● **Supplied data**:
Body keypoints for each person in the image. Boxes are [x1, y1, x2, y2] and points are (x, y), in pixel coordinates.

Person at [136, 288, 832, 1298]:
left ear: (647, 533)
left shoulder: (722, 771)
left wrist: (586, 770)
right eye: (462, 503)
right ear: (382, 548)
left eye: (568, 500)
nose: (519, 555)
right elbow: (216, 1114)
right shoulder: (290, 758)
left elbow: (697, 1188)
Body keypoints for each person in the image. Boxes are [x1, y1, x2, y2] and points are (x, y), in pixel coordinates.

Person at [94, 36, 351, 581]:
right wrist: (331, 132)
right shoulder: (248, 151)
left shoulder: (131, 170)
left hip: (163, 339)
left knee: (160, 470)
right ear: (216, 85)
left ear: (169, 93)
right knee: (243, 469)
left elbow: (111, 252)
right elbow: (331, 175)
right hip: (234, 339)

● **Required work**: Lines that hold the word "right" are the ones to copy from the entries above.

● **Answer to this problem**:
right eye: (462, 503)
right ear: (382, 548)
right elbow: (216, 1114)
right shoulder: (290, 758)
right wrist: (331, 132)
right shoulder: (248, 151)
right ear: (216, 85)
right knee: (243, 469)
right elbow: (331, 175)
right hip: (234, 339)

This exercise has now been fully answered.